Random Musings of a Human Becoming

Monday, May 28, 2007

Two things

. . . two disgruntled, unhappy things.

Firstly, by and large I'm at peace with the fact that the unhappy parts of my childhood were largely due to undiagnosed Aspergers (which wasn't even recognised as a condition until I was 13 anyway) and that it's no one's fault that I had problems. But today when searching for my tax file number I came across all of my old reports from primary school and early high school. And I suddenly felt a surge of real anger over what I was reading. "Seems withdrawn" . . . "very quiet" . . . "seems to be happy sitting alone" . . . "sometimes seems tense" . . . "is prone to daydreaming" . . .

WHY THE FUCK DIDN'T ANYONE REALISE THAT SOMETHING WAS WRONG WITH ME?!

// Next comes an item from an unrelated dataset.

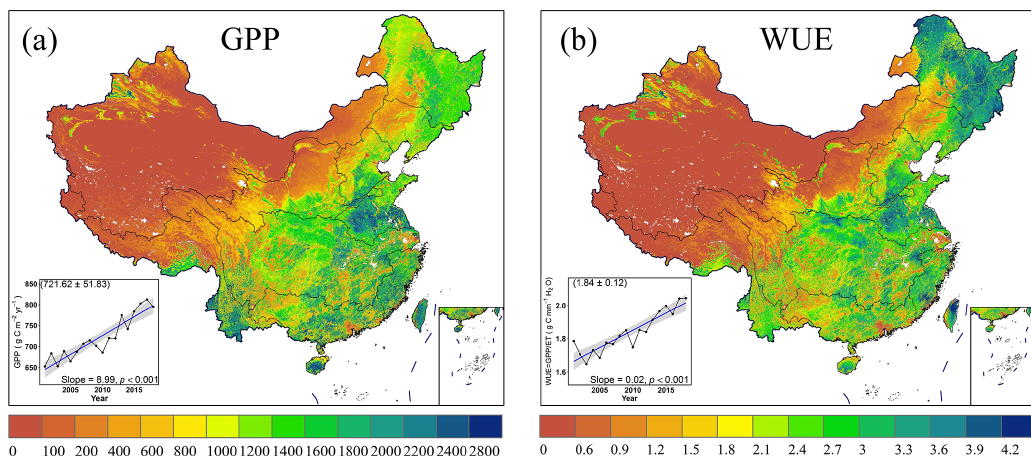
Figure 11. Spatial pattern of mean annual GPP, WUE and their annual variation during 2001–2018. In all the insets, the shaded areas repre- sent the 95% confidence interval based on the linear regression modeling. The number in the parentheses of each inset is mean ± standard deviation of the annual simulated variables during the 18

Even though Aspergers wasn't recognised at the time, surely someone somewhere should have noticed that I wasn't normal! Between my parents (accepting me for who I was and not worrying about it) and my teachers (noticing that I was different and wanting me to be punished / bullied into acting normal), it never seems to have occurred to anyone that my differences might be real differences rather than misbehaviours or personality defects.

I have no idea whether there’s anything they could have done, if they’d known that I really wasn’t capable of just being normal. But it hurts to think that there might have been something.

Secondly, and on a less dramatic note, I’m currently a rather frustrated namesnerd. I want to get some reliable, sensible name suggestions, but I can’t go to the only sensible name site out there without getting dragged into personal stuff. I don’t want to be involved in all that, I just want names. But if I go back, I’ll get pounced on and bashed up for stuff that happened in the past, so I have to stay name-suggestion-less. Bah.

I think I'm coming down with a virus, too. Blech.